## Exercise text
This one was perambulating (‘investigatoring‘?) across a path near the shores of the Milk River in southern Alberta, and I gently guided it into a plastic pill container (8 for a dollar, small and handy, I try to have a few in my pockets at all times) and took it back to camp. I gave it the white bowl treatment for these photographs, which show a few key points about Family Silphidae and the Nicrophorus genus. Working from left to right we see an exposed tushie abdomen with 3 segments visible behind the elytra, which are short, truncate and black marked with orange. There is dense metasternal pubescence. The antenna have a club consisting of four segments, and in N. investigator the basal segment is black with the three apical segments orange. The life cycle of burying beetles is fascinating and I will go into that in a future post. For now I just want to point out the mite that is clinging under the head.

## Apply what you read
1. Answer these questions from the burying beetle text:
(a) Where was the beetle found?
(b) How many abdominal segments show behind the elytra?
(c) In N. investigator, what color is the basal segment of the antennal club?
2. Write the next part of the burying beetle text, picking up right after its final sentence.
The listing that comes after this text isn't needed here.

## Given data
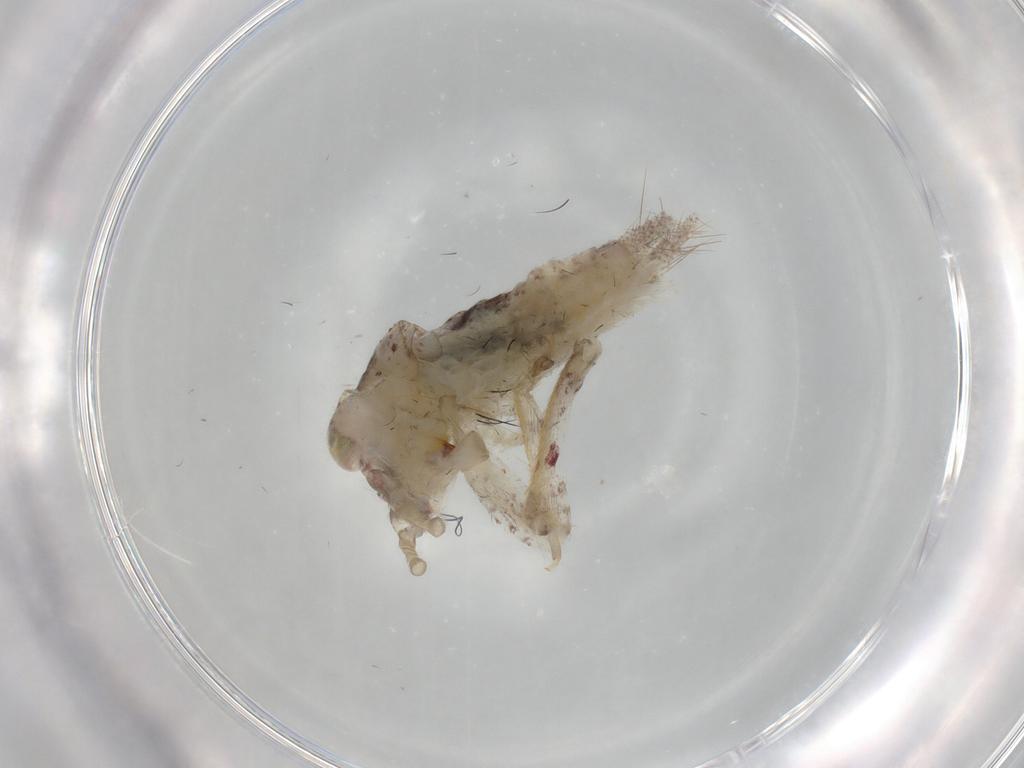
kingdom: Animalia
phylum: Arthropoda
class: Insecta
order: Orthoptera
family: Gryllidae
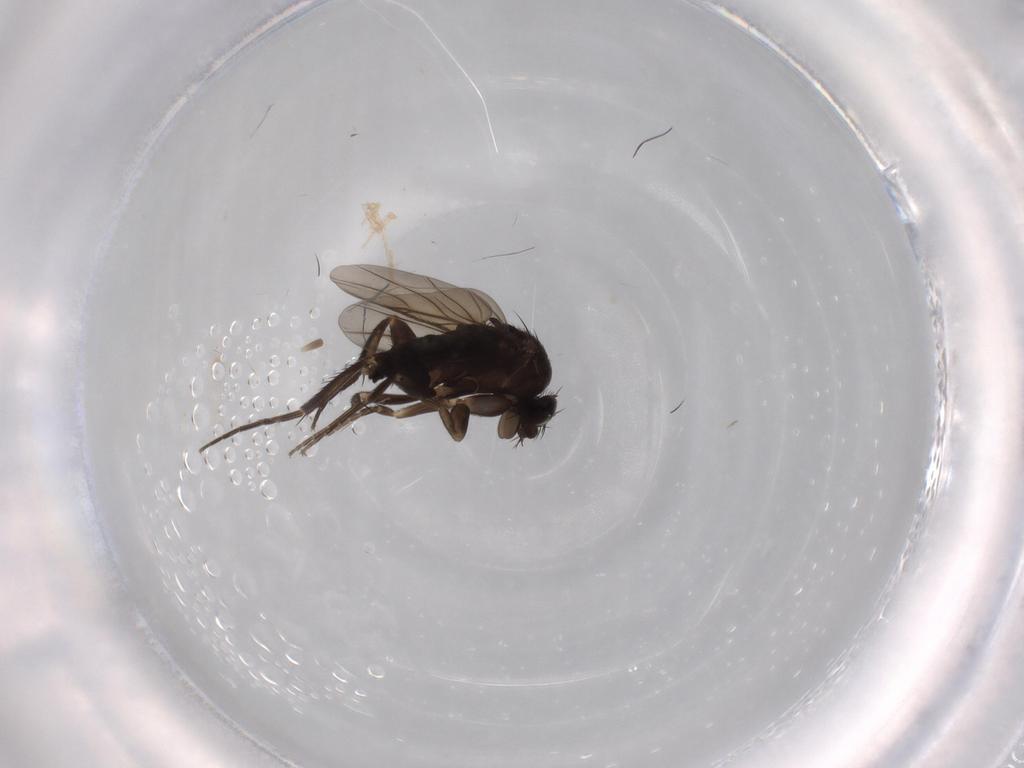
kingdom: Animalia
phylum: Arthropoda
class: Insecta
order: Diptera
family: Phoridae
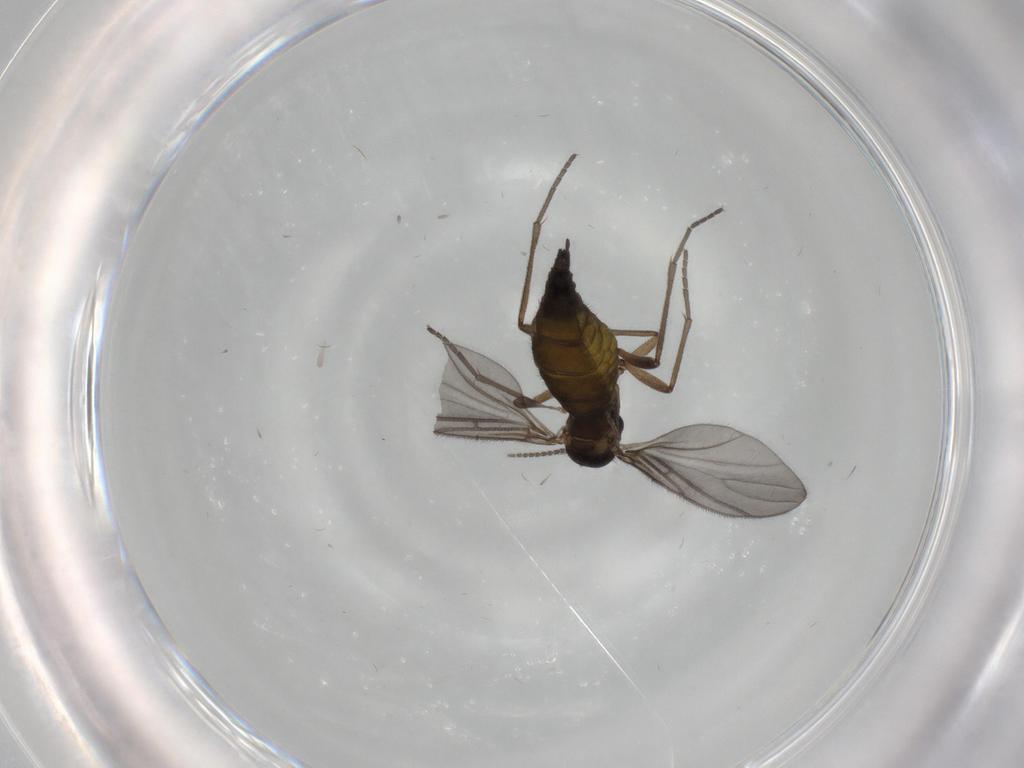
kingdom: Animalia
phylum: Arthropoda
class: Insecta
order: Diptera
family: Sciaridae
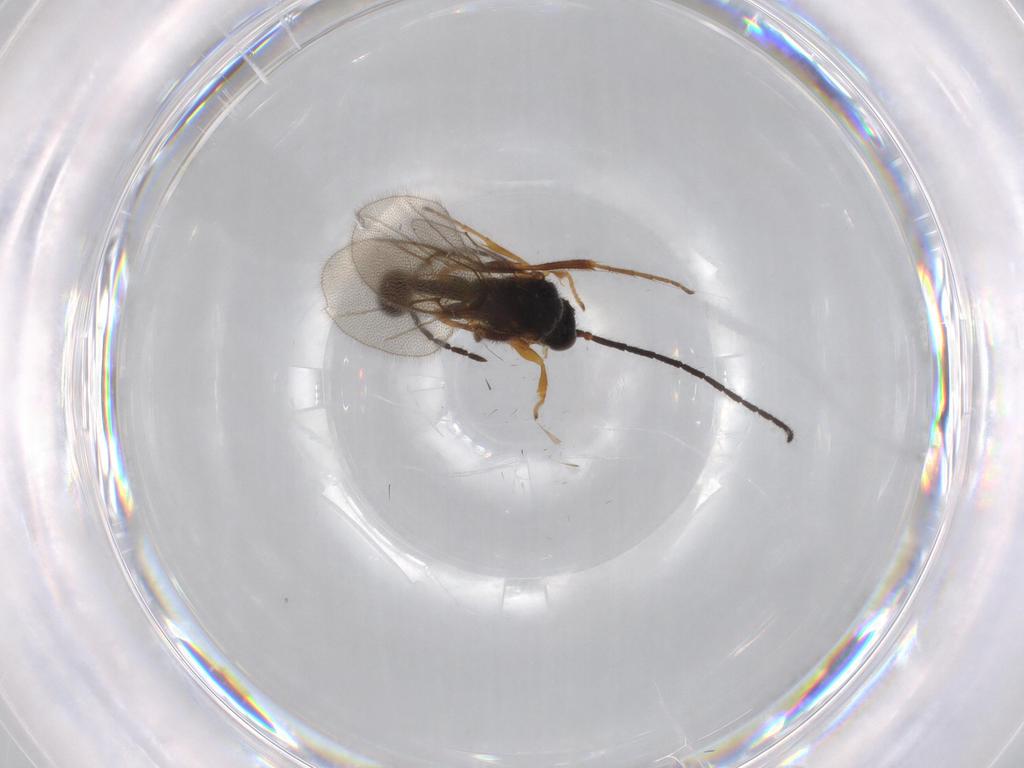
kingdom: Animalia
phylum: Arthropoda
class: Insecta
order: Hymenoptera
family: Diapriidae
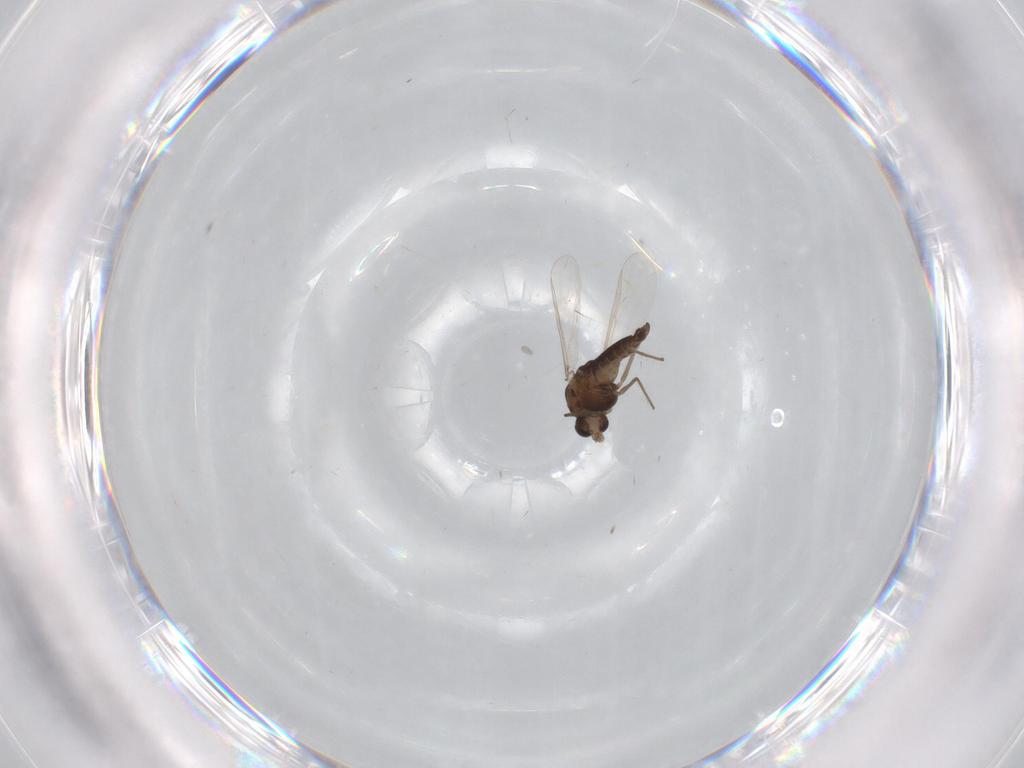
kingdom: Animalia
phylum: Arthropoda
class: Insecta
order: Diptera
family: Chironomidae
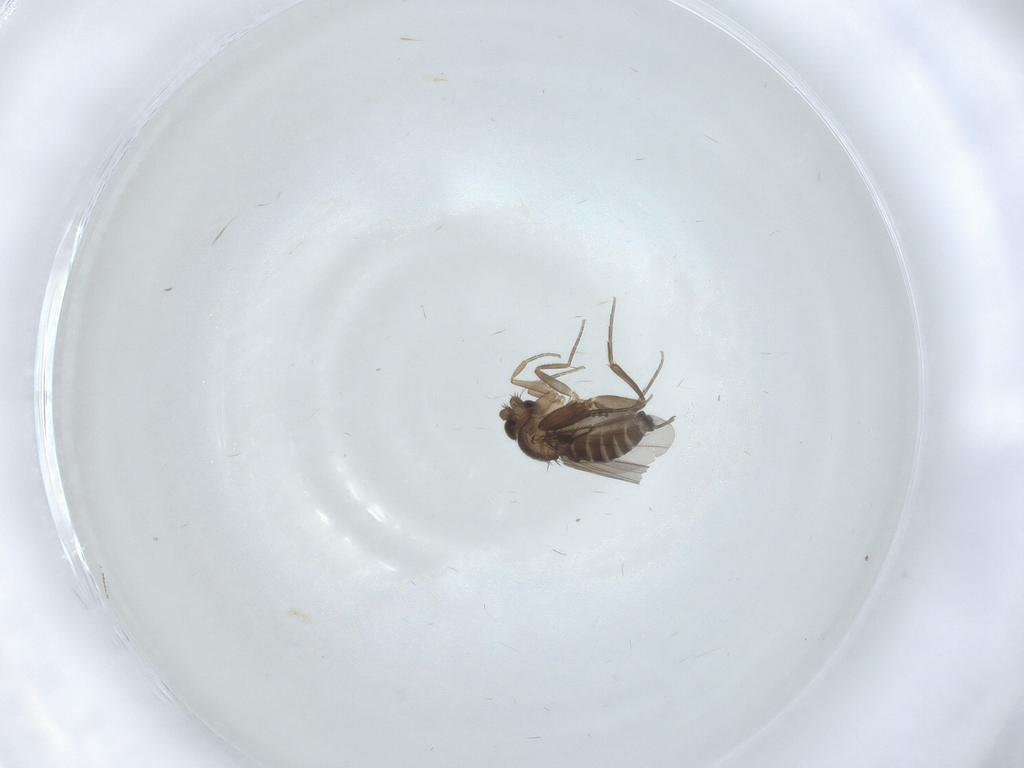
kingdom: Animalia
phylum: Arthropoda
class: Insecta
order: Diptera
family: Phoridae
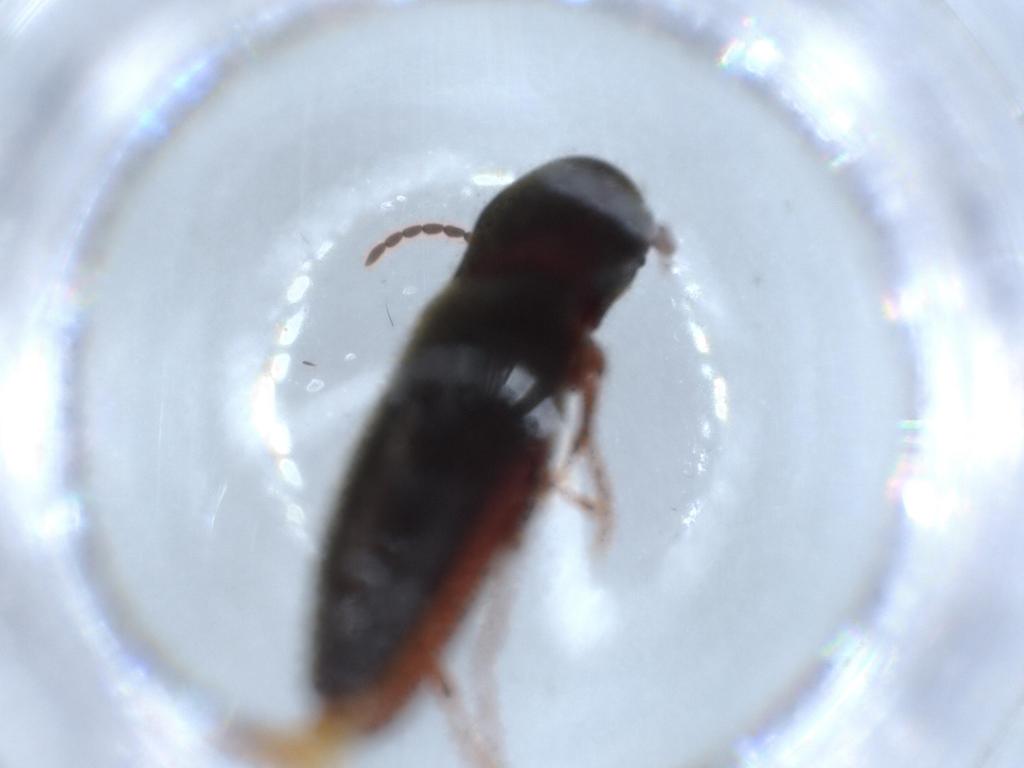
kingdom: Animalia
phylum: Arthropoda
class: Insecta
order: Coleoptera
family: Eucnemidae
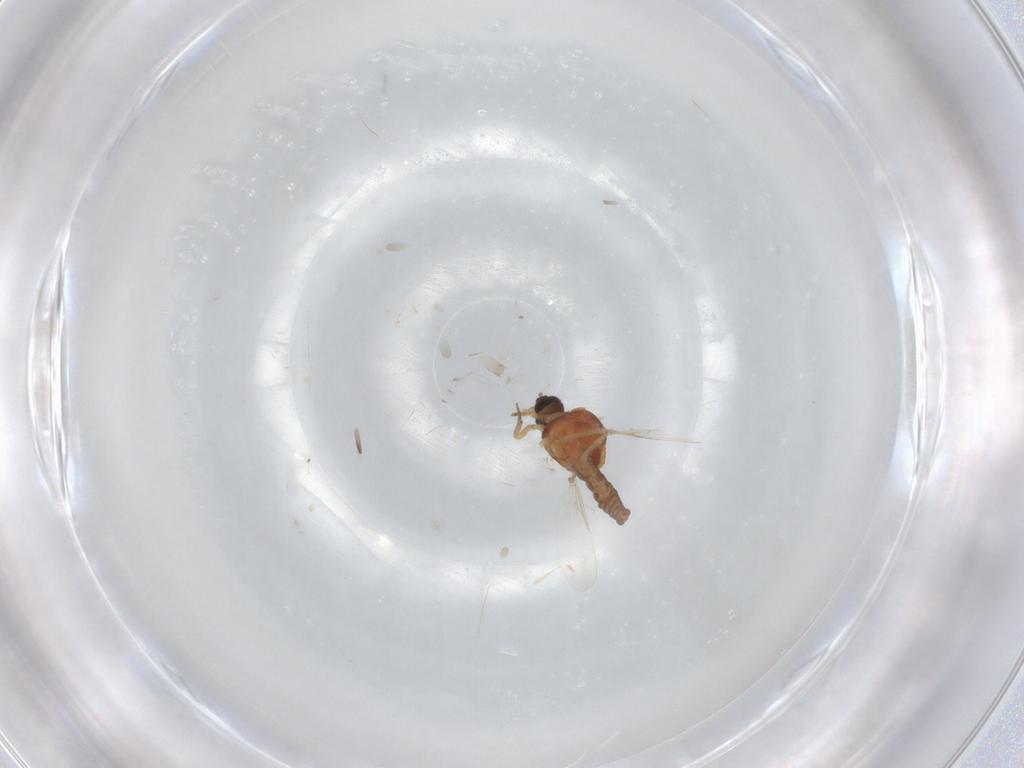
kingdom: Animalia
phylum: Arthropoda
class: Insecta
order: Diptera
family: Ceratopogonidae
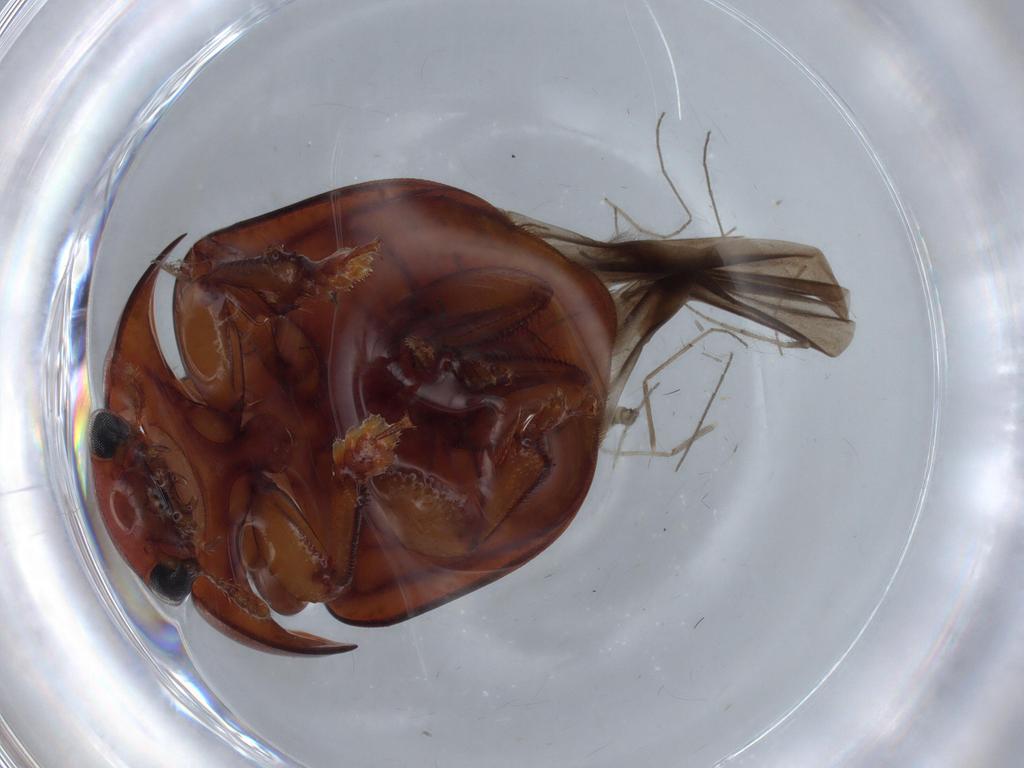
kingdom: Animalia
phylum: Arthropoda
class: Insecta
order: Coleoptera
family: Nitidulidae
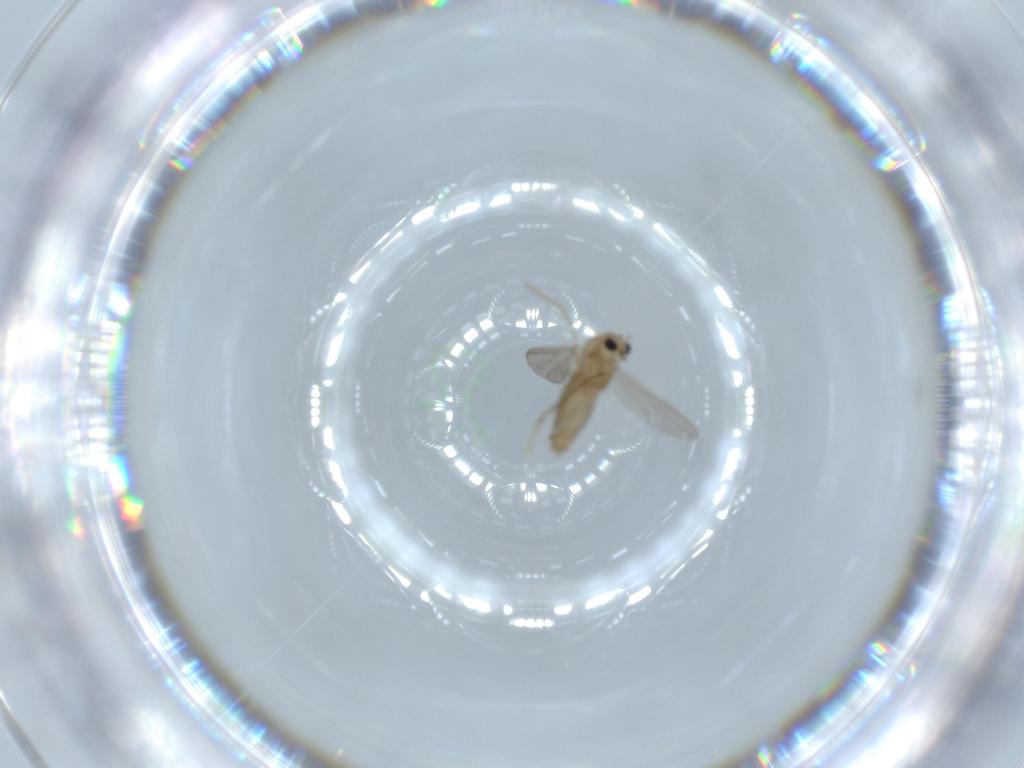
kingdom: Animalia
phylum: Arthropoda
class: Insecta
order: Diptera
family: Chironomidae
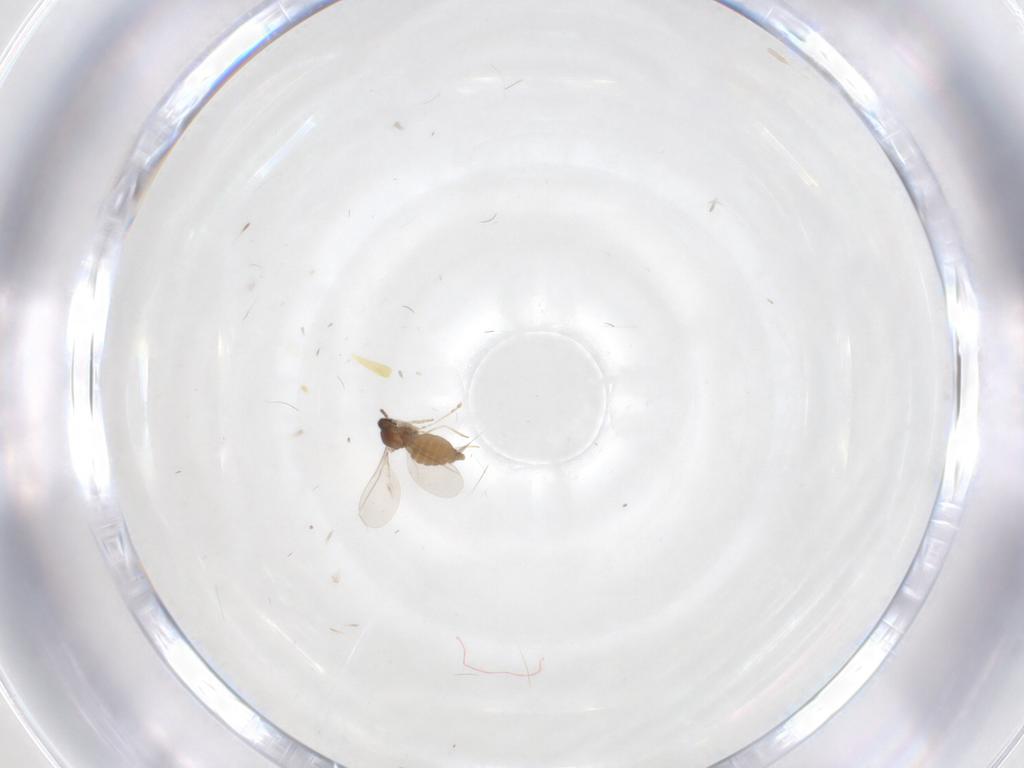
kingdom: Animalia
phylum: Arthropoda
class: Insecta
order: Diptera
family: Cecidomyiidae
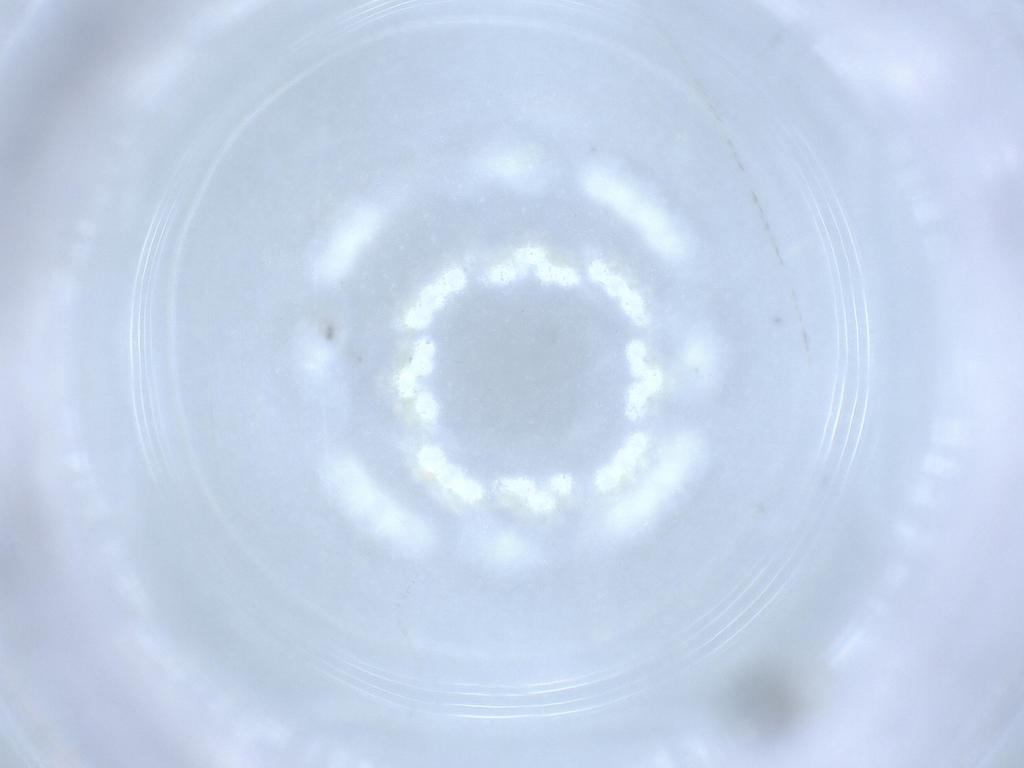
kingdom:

## Set of answers
1.
(a) On a path near the shores of the Milk River in southern Alberta.
(b) Three.
(c) Black.

2.
This specimen had only one hanger-on, but they can often be found with a great deal more. The mites are phoretic, that is, they are only around for the ride. The burying beetles transport the mites to carrion, and the mites feed on the eggs and grubs that are already there. The beetle benefits because the mites are stripping the carcass of what could be competitors for the carrion on which the beetle grubs live.
Beetle I.D provided by Guy A. Hanley at BugGuide, with some help from Anderson, R.S. & Peck, S.,1985, The carrion beetles of Canada and Alaska: Coleoptera: Silphidae and Agyrtidae, Insects and Arachnids of Canada Handbook Series, 13, 121 (pdf) Page 94 Figs. 37, 38. showed the base of elytra of Nicrophorus species (dorsal view) N. hybridus and N. investigator, which would otherwise be difficult to distinguish from each other.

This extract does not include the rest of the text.